(Text block Opens)

It can truly be said of Pina Bausch that she was unique. Sad to think of a world without her.
She had a LOT more work to do! sad.
With Strehler and Wilson, she’s been the major influence on theatre in Germany for the last 20 years.
REST IN PEACE, PINA…
(Although I gotta confess the stuff her Dance Company used to perform, at The Brooklyn Academy of Music (BAM), was not ..for the most pasrt..my cuppa..and someone I am very close to, who was Stage Manager at BAM said that Pina was a “holy terror ” to work with/for,,..she was surely..an Original..and will be missed, warts and all..
And Harry…NO…it is NOT all the uncommon to be diagnosed with..and die from, Cancer, in a matter of a number of days….(depending on the type, and how much it had spread before detection..)
Some celebs don’t need to proclaim themselves king or queen of anything though, they simply rule.
OT:
http://www.youtube.com/watch?v=zZuaDKVn1MI
I remember her Bluebeard’s Castle at BAM, what was it, 20 years ago? GODAWFUL SHIT! My date walked out after fifteen minutes, I joined him after ten more, we then walked all the way home to Manhattan in fury. I wanted to kick her around the block, saying, “If you hate Bartok so much, don’t do the piece!” If I saw that work today … well, I wouldn’t buy tickets to it, and if stuck there would go to the BAMRose next door instead.
Ah, genius!
I still think a great deal of regietheater gets all its energy from the hostility of mediocre moderns to the glorious artists of the past.
Anna Kisselgoff on the Pina Bausch Bluebeard that Lydia Language describes with such flare: http://www.nytimes.com/1984/06/16/arts/dance-a-bluebeard-by-pina-bausch-troupe.html?&pagewanted=2.
If I may re-phrase #8 a little. Pina Bausch was a glorious modern who confronted the hostility of mediocre artists of the past.
Lydia Language (8#);Well said. I remember a promising choreographer who went off and ‘trained further’ under Pina Bausch. The person then lauded how Bausch taught them to “dig organically deep into the ground rather that aspire to the sky, and flight”. Those were the classic words, they used. We saw the result. I think the choreographer then hit the silly shit pipe on the way down excavating ‘for that new found Bullsch#t -like inspiration’, after that.

(Text block Closes)
(Stored data Opens)

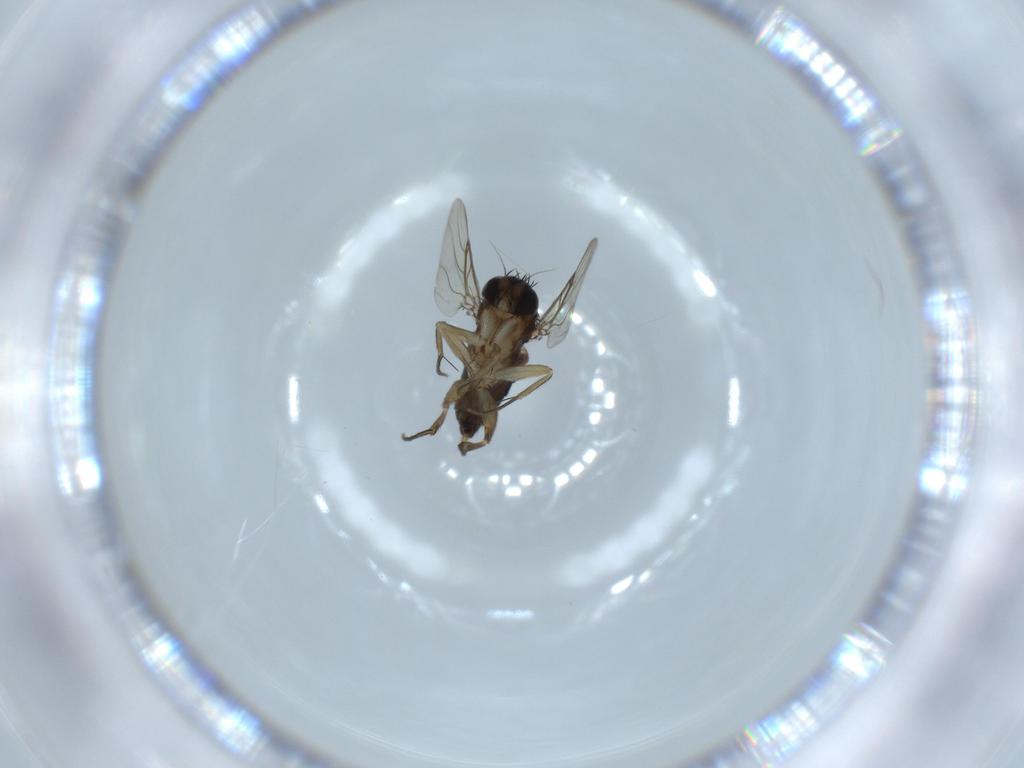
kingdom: Animalia
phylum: Arthropoda
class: Insecta
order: Diptera
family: Phoridae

(Stored data Closes)

* _Exercise brief_:
List every person the comments about Pina Bausch mention by name, giving each name as it first appears. The records have no connection to the comments about Pina Bausch.

* _Response for this exercise_:
Pina Bausch, Strehler, Wilson, Harry, Bartok, Anna Kisselgoff, Lydia Language